PAGE EXCERPT =

An interactive motivation-attitude theory is developed based on the Layered Reference Model of the Brain (LRMB) and the Object-Attribute-Relation (OAR) model. This chapter presents a rigorous model of human perceptual processes such as emotions, motivations, and attitudes. A set of mathematical models and formally described cognitive processes are developed. The interactions and relationships between motivation and attitude are formally described in real-time process algebra (RTPA). Applications of the mathematical models of motivations and attitudes in software engineering are demonstrated. This work is the detailed description of a part of the layered reference model of the brain (LRMB) that provides a comprehensive model for explaining the fundamental cognitive processes of the brain and their interactions. This work demonstrates that the complicated human emotional and perceptual phenomena can be rigorously modeled in mathematics and be formally treated and described.
A variety of life functions and cognitive processes has been identified in cognitive informatics (Wang, 2002a, 2003a, 2007b), cognitive science, neuropsychology, and neurophilosophy. In order to formally and rigorously describe a comprehensive and coherent set of mental processes and their relationships, a layered reference model of the brain (LRMB) developed (Wang and Wang, 2006; Wang et al., 2006) that explains the functional mechanisms and cognitive processes of the natural intelligence. LRMB encompasses 37 cognitive processes at six layers known as the sensation, memory, perception, action, meta and higher cognitive layers from the bottom up.
Definition 1.Perception is a set of internal sensational cognitive processes of the brain at the subconscious cognitive function layers that detects, relates, interprets, and searches internal cognitive information in the mind.

DATA EXTRACT =
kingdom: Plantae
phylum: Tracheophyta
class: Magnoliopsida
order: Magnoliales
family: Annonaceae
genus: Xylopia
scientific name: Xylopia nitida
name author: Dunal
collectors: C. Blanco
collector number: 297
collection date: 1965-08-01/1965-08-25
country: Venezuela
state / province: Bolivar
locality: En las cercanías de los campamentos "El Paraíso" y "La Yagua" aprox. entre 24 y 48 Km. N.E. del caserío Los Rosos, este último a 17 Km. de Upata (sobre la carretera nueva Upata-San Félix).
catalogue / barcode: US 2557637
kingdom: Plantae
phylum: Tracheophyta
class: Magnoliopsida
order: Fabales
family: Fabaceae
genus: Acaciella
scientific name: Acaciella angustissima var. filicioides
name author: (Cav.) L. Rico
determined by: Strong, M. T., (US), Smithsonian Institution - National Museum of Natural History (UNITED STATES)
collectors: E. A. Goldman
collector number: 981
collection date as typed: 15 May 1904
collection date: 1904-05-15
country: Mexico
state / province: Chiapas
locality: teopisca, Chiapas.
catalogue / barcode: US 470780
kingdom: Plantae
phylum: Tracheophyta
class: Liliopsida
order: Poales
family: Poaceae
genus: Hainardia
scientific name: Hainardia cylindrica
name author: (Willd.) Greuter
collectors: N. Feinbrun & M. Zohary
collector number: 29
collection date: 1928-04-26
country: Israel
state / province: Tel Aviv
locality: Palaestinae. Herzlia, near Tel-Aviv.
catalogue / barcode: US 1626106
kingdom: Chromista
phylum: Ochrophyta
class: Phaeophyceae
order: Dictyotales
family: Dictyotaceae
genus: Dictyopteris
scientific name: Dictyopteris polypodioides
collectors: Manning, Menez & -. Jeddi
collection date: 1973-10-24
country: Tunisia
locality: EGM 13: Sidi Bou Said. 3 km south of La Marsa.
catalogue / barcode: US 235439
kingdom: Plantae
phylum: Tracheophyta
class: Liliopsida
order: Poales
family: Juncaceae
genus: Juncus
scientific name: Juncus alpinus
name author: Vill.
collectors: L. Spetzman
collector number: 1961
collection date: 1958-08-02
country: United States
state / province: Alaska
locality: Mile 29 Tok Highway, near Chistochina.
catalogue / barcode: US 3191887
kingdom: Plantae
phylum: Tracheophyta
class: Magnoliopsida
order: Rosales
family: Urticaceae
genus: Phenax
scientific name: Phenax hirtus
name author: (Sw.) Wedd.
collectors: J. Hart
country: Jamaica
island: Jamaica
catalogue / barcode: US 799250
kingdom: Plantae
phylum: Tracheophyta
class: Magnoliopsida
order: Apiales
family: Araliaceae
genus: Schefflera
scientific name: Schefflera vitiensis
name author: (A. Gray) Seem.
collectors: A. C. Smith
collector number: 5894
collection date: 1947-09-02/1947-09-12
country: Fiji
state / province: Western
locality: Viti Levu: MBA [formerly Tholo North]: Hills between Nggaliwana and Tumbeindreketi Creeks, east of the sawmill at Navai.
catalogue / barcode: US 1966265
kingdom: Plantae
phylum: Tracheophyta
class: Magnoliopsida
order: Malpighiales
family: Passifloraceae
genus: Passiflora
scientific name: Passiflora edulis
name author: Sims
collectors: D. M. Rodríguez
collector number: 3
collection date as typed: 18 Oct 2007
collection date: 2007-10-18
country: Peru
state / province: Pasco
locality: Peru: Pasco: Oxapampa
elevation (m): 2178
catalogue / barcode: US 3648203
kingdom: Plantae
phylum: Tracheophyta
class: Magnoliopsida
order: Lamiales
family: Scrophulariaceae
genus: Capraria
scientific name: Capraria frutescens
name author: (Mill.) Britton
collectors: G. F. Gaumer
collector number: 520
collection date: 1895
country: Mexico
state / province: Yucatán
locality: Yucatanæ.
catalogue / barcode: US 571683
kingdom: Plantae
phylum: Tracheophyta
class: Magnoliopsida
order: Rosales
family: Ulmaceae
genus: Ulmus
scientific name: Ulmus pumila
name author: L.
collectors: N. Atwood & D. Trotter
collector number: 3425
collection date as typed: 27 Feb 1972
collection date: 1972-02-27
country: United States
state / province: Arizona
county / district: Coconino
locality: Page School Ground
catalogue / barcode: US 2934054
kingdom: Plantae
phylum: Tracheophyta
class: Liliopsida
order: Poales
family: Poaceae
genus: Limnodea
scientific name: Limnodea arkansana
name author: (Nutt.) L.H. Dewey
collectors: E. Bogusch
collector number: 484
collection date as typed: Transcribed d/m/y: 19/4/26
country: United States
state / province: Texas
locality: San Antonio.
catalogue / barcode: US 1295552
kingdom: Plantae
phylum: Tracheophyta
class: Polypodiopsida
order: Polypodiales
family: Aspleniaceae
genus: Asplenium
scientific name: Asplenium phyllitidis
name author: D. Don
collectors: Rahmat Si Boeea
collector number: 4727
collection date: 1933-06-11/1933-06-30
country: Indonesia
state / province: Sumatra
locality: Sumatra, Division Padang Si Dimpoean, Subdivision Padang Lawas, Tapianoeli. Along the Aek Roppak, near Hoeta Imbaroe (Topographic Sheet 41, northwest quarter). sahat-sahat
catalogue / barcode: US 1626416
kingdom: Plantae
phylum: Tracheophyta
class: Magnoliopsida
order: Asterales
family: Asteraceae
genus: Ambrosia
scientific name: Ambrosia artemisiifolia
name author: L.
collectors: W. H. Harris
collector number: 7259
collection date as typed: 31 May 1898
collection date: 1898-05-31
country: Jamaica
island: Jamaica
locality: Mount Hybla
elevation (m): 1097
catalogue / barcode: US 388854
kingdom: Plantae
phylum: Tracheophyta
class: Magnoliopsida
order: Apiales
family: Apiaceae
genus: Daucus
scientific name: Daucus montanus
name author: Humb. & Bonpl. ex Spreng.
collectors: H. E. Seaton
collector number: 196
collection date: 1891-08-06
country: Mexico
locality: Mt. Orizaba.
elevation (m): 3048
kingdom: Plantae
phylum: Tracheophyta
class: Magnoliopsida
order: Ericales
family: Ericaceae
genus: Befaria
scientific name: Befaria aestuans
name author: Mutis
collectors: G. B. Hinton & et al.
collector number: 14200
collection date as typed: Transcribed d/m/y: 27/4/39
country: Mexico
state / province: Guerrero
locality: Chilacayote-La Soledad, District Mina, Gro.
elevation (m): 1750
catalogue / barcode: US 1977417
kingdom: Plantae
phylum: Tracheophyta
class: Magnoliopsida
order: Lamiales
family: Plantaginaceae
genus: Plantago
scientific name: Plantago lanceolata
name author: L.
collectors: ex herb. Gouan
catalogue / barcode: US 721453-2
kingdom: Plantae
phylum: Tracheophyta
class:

WHAT TO WORK ON = List the layers of the layered reference model of the brain (LRMB) named in the text about motivation and attitude, in order from the bottom up. Rely only on the text about motivation and attitude, not on the lines.

COMPLETE OUTPUT =
1. Sensation
2. Memory
3. Perception
4. Action
5. Meta
6. Higher cognitive